![Default Article Featured Image_laptop-newspaper-global-article-090623[95].jpg](https://images.contentstack.io/v3/assets/bltd4dd5b2d705252bc/blt61f52659e86e1227/64ff207a8606a815d1c86182/laptop-newspaper-global-article-090623[95].jpg?width=3840&quality=75&format=pjpg&auto=webp)
The EU Network and Information Security (NIS) Directive is on its way to a full plenary vote in Parliament after being approved by its internal market and consumer protection committee. EU data protection authorities are expected to meet next month to iron out a new data-transfer agreement with the U.S., and the IAPP has some practical insight on consent requirements under the agreed upon GDPR. Also in this week’s Privacy Tracker legislative round up, read about changes to Taiwan’s Personal Data Protection Law issued by its president, and U.S. state legislatures, once again, looking at drone and student privacy
LATEST NEWS
The European Parliament’s internal market and consumer protection committee has voted in favor of the EU Network and Information Security Directive and confirmed that member states would not have power to impose further security or notification requirements on digital service providers, reports Inside Privacy.
The president of Taiwan has issued an order to amend the country’s Personal Data Protection Law’s consent requirements, aligning them with other jurisdictions such as Hong Kong, reports Hunton & Williams’ Privacy and Information Security Law Blog.
U.S. Rep. Justin Amash, R-Mich., has introduced a bill that aims to repeal the Cybersecurity Act of 2015, reports Law360.
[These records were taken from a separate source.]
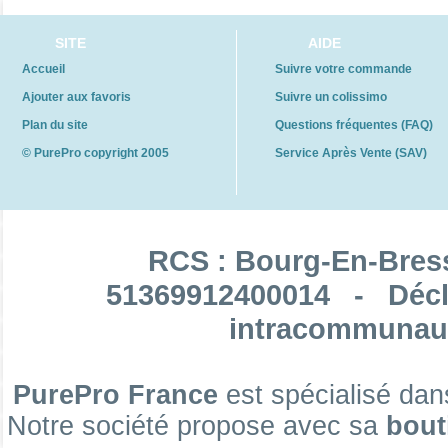
SITE
AIDE
Raccord rapide 3/8'' - 3/8''
Accueil
Suivre votre commande
Ajouter aux favoris
Suivre un colissimo
Plan du site
Questions fréquentes (FAQ)
© PurePro copyright 2005
Service Après Vente (SAV)
Raccord rapide pour osmoseur compact
RCS : Bourg-En-Bres
Raccord rapide 1/4'' coudé à tige
51369912400014 - Décl
intracommunaut
Raccord mâle 1/4'' en T
PurePro France
est spécialisé dan
Notre société propose avec sa
bout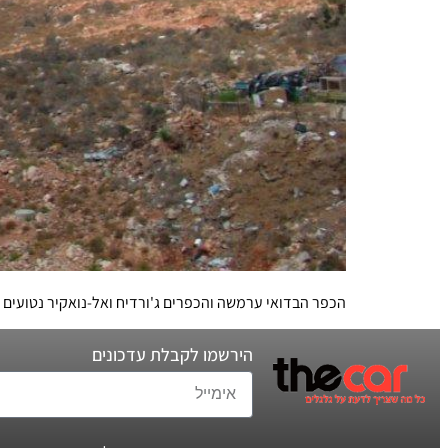
הכפר הבדואי ערמשה והכפרים ג'ורדיח ואל-נואקיר נטועים ע
הירשמו לקבלת עדכונים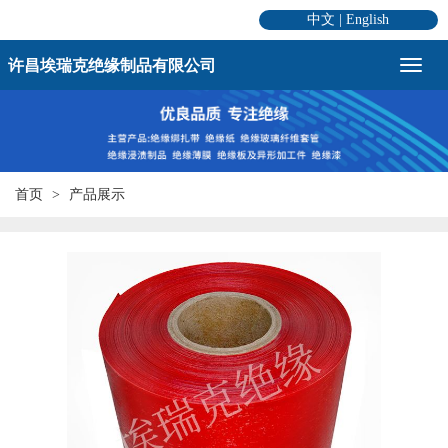
中文
|
English
许昌埃瑞克绝缘制品有限公司
首页
产品展示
Two Colorado legislators intend to introduce a bi-partisan bill to explore student data collection in the state, reports 7News Denver.
The Ohio legislature is expected to debate this week a bill aimed at protecting the information of victims of domestic violence, reports The Columbus Dispatch.
The Vermont Senate has approved a bill that would require law enforcement to get a warrant before using a drone to collect evidence, reports WPTZ.
Two Washington state representatives have announced plans to introduce the Washington Cyber Crime Act, which recognizes new categories of cybercrime not currently covered under law, reports Government Technology.
ICYMI
In this third of a 10-part series, IAPP Westin Fellow Gabriel Maldoff, CIPP/US, examines the requirements for obtaining data subject consent in the General Data Protection Regulation.
Renato Moneiro writes in this post for Privacy Tracker about recent data protection law in Brazil — noting, "Never have those topics been so discussed in the country” — and offers a look ahead to 2016.
U.S.
A group of Montana lawmakers are championing a bill that makes the Department of Homeland Security's REAL ID passenger flight requirement a privacy issue, The Hill reports.
New York Assemblyman Matthew Titone, D-Staten Island, has reintroduced a bill that would ban the sale of smartphones capable of strong communications encryption, Ars Technica reports.
The National Labor Relations Board has ruled that grocer Whole Foods cannot prevent employees from recording conversations or taking photos in the workplace, The Huffington Post reports.
The Financial Times reports that Affinity Gaming is suing cybersecurity firm Trustwave for failing to contain a breach it hired it to stop, "opening a new avenue of liability around data breaches."
ASIA PACIFIC
A Turkish hacker has been sentenced to 334 years in prison for a phishing scheme involving credit card data, ZDNet reports.
CANADA
CBC News reports, Rogers Communications Inc. and Telus Corp. won a Charter of Rights challenge disputing "tower dump" police orders, which would have required them to produce records containing metadata for more than 40,000 customers.
EUROPE
European data protection authorities plan to meet early next month to discuss whether and how data transfers to the U.S. will proceed after the previous EU-U.S. Safe Harbor Agreement was invalidated by the European Court of Justice last year, Bloomberg Business reports.
The European Court of Human Rights ruled an employee's rights were not impinged after a Romanian engineer was fired when his employer checked his Yahoo Messenger, a decision that highlights the breadth of "bosses' ... huge powers to snoop," The Independent reports.
The UK’s Draft Investigatory Powers Bill received more than 100 responses during its public comment phase, including criticism from the Information Commissioner’s Office and the United Nations, V3.co.uk reports.